Remediation: Avoid deserializing token payloads; use a verified JWT library and validate the signature before accessing claims.

The safest approach is to never deserialize the token payload with language‑specific object deserialization mechanisms. Instead, treat the token as a string, verify its integrity and authenticity, then extract claims using a purpose‑built library.

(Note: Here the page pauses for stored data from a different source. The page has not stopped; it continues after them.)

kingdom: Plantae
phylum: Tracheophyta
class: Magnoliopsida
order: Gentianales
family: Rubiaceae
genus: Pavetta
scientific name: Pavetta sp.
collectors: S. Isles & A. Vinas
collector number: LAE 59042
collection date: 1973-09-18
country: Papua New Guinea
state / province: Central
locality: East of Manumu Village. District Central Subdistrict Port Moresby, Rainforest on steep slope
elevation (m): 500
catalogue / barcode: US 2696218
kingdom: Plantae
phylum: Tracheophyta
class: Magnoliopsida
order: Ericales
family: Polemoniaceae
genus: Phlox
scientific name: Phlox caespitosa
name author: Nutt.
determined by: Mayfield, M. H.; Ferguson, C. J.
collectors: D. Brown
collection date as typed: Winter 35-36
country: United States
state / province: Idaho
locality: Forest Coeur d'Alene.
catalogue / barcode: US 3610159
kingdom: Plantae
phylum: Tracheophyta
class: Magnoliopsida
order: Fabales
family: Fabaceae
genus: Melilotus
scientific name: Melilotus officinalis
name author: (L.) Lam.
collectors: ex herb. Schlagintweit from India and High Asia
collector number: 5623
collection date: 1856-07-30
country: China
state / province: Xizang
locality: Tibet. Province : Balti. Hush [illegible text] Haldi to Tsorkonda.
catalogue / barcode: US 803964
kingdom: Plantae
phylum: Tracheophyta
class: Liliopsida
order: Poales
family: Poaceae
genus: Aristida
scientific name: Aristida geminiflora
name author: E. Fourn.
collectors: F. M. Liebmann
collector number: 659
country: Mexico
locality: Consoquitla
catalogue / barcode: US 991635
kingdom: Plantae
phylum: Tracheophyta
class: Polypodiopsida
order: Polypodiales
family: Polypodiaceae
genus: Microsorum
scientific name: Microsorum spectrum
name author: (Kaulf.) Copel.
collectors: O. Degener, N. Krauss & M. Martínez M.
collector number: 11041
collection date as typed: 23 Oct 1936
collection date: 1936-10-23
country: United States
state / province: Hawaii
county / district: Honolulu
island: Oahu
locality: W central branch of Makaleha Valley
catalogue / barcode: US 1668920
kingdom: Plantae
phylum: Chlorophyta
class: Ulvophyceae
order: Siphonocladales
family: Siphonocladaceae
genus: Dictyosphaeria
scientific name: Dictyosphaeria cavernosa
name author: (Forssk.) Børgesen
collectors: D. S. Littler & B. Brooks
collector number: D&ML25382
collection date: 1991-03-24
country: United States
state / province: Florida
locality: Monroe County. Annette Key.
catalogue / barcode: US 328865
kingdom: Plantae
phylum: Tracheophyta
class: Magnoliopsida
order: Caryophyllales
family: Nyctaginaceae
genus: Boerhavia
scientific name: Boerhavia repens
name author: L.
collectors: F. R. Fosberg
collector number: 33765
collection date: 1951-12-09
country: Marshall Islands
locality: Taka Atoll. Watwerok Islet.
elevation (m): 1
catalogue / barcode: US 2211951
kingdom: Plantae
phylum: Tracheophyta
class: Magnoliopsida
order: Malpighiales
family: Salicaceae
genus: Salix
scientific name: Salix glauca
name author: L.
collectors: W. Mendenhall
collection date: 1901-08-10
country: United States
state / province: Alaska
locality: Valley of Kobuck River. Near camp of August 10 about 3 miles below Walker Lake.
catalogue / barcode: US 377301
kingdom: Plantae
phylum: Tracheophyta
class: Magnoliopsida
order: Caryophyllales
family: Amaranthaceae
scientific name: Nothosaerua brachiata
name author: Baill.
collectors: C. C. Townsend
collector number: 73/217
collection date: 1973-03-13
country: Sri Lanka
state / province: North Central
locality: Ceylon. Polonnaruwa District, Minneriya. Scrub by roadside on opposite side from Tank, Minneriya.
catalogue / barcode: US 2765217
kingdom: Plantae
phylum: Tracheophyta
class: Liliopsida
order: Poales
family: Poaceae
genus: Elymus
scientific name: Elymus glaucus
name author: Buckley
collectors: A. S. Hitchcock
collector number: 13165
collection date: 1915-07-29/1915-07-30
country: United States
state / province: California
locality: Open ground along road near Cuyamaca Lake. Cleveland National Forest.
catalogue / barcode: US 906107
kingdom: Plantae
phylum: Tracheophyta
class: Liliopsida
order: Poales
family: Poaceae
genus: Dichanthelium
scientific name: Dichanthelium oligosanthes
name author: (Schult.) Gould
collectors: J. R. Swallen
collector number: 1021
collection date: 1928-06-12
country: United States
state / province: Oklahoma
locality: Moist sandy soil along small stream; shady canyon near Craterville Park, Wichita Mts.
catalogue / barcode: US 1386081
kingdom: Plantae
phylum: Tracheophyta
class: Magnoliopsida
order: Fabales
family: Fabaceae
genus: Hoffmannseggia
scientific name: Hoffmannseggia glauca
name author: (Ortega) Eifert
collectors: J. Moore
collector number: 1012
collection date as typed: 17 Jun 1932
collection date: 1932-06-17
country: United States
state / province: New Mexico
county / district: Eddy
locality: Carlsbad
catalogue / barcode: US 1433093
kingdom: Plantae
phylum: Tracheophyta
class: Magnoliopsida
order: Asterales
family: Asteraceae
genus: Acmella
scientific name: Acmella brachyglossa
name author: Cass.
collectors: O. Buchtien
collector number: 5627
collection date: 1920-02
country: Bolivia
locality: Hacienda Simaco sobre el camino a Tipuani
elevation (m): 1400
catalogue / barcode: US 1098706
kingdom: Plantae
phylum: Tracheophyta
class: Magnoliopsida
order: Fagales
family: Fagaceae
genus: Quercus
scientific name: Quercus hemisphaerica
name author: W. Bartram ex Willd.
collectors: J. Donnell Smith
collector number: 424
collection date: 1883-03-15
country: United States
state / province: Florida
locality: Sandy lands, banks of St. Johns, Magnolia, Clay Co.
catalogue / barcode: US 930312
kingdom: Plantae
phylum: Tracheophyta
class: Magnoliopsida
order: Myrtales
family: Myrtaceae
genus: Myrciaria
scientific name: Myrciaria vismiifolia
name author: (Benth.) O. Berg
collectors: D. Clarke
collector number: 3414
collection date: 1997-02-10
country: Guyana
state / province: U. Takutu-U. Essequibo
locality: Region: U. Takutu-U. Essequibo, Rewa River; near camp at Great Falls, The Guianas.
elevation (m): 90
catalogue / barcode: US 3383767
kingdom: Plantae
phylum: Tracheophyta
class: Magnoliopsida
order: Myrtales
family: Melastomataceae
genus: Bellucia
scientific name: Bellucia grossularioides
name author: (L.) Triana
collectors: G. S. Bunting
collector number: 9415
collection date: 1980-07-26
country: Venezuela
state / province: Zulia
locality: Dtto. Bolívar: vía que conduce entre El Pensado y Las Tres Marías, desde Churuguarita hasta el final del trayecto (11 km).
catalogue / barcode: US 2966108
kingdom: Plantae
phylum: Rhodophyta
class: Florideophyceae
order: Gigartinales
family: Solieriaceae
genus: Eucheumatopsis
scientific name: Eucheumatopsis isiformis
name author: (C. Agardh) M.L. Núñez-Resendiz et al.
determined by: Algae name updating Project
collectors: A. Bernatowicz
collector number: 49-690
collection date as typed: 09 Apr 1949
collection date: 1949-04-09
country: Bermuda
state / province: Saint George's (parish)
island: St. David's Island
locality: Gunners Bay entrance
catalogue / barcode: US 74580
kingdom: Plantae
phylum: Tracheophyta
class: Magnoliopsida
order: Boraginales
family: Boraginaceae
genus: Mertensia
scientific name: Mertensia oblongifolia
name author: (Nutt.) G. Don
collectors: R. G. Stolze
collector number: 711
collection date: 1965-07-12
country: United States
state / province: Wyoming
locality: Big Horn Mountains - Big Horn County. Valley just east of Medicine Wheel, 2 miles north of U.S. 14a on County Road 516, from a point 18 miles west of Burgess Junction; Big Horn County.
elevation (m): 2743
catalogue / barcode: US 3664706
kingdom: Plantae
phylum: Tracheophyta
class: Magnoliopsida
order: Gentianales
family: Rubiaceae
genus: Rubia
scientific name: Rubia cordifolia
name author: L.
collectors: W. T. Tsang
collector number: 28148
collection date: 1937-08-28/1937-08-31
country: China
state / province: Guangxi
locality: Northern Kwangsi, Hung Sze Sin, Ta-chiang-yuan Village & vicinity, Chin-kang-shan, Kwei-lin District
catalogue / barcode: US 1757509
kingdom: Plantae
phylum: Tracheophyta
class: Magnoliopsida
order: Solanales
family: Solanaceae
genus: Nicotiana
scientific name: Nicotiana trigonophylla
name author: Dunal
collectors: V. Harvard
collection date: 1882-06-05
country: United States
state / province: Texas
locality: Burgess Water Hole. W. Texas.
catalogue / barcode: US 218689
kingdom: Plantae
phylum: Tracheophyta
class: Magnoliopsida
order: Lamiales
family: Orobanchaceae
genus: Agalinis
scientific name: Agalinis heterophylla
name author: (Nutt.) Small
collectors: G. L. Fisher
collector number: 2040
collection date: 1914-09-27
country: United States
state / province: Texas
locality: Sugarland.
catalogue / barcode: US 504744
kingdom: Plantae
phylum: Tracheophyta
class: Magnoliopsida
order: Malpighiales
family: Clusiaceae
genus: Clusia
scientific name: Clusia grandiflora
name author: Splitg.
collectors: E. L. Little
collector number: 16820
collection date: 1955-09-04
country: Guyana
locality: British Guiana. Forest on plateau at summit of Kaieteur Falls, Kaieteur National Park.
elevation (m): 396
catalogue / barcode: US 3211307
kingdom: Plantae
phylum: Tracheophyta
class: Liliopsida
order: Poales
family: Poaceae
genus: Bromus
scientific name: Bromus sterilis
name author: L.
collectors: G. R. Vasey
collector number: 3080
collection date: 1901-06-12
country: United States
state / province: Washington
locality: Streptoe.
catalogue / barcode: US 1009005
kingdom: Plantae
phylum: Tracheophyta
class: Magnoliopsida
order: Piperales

Below are language‑specific examples that show the correct flow.

Node.js (jsonwebtoken)

const jwt = require('jsonwebtoken');
const SECRET = process.env.JWT_SECRET;

function verifyBearerToken(req, res, next) {
  const auth = req.headers.authorization;
  if (!auth || !auth.startsWith('Bearer ')) {
    return res.status(401).send('Missing or malformed token');
  }
  const token = auth.slice(7); // remove 'Bearer '
  try {
    const payload = jwt.verify(token, SECRET, { algorithms: ['HS256'] });
    // payload is a plain JSON object; no further deserialization needed
    req.user = payload;
    next();
  } catch (err) {
    return res.status(401).send('Invalid token');
  }
}

Python (PyJWT)

import jwt

SECRET = 'your-256-bit-secret'
ALGORITHMS = ['HS256']

def verify_bearer_token(token: str):
    if not token:
        raise jwt.exceptions.InvalidTokenError('Token missing')
    try:
        payload = jwt.decode(token, SECRET, algorithms=ALGORITHMS)
        # payload is a dict; no pickle or yaml load
        return payload
    except jwt.PyJWTError as exc:
        raise jwt.exceptions.InvalidTokenError(str(exc))

# Usage in a Flask view
# auth_header = request.headers.get('Authorization')
# if auth_header and auth_header.startswith('Bearer '):
#     token = auth_header.split()[1]
#     user = verify_bearer_token(token)

Java (auth0/java-jwt)

import com.auth0.jwt.JWT;
import com.auth0.jwt.algorithms.Algorithm;
import com.auth0.jwt.exceptions.JWTVerificationException;

private static final Algorithm ALG = Algorithm.HMAC256("secret");

public static java.util.Map<String, Object> verifyBearerToken(String token) {
    if (token == null || !token.startsWith("Bearer ")) {
        throw new IllegalArgumentException("Missing Bearer token");
    }
    String jwt = token.substring(7);
    try {
        com.auth0.jwt.interfaces.DecodedJWT verified = JWT.require(ALG)
                .build()
                .verify(jwt);
        return verified.getClaims(); // Map of claim names to values
    } catch (JWTVerificationException e) {
        throw new IllegalArgumentException("Invalid token", e);
    }
}

C# (System.IdentityModel.Tokens.Jwt)

using Microsoft.IdentityModel.Tokens;
using System.IdentityModel.Tokens.Jwt;
using System.Text;

private static readonly string Secret = "your-256-bit-secret";
private static readonly SymmetricSecurityKey Key =
    new SymmetricSecurityKey(Encoding.UTF8.GetBytes(Secret));

public static JwtSecurityToken ValidateBearerToken(string token)
{
    if (string.IsNullOrWhiteSpace(token) || !token.StartsWith("Bearer "))
        throw new ArgumentException("Missing Bearer token");

    var jwtToken = token.Substring("Bearer ".Length);
    var validationParams = new TokenValidationParameters
    {
        ValidateIssuerSigningKey = true,
        IssuerSigningKey = Key,
        ValidateIssuer = false,
        ValidateAudience = false,
        ValidateLifetime = true,
        ClockSkew = TimeSpan.FromMinutes(5)
    };

    var handler = new JwtSecurityTokenHandler();
    var principal = handler.ValidateToken(jwtToken, validationParams, out var validatedToken);
    // validatedToken is a JwtSecurityToken; Claims are accessible via principal.Claims
    return (JwtSecurityToken)validatedToken;
}

Key takeaways:

• Never pass the decoded token to pickle.loads(), ObjectInputStream, BinaryFormatter, or similar APIs.
• Always verify the token’s signature (or MAC) using a trusted key before accessing any claims.
• Restrict accepted algorithms to a safe list (e.g., only HS256 or RS256).
• If your system must carry complex data, place it in a separate, encrypted payload or a server‑side session store rather than inside the token.